▶ **Work instructions**
Nothing but the lines holding the string "pixels" should appear in the answer. Copy them from the entries.

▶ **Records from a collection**
━━━━━━━━

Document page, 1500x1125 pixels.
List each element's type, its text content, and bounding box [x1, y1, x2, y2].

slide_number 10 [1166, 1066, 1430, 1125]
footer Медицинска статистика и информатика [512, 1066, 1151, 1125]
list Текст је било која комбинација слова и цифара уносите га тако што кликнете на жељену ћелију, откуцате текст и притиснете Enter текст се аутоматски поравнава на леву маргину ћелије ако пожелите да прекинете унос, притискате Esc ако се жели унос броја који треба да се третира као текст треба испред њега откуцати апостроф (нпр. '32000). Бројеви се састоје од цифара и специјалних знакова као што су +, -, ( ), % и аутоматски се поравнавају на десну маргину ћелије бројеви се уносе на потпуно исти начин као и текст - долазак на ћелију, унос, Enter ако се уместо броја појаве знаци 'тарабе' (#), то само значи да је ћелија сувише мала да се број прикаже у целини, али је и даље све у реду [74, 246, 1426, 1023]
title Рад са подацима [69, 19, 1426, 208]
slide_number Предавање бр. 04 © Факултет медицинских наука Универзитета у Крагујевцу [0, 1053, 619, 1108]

━━━━━━━━

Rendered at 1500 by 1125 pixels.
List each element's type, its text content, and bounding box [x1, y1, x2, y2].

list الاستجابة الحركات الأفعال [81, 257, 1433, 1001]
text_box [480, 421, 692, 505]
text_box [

━━━━━━━━

▶ **Response area**
Document page, 1500x1125 pixels.
Rendered at 1500 by 1125 pixels.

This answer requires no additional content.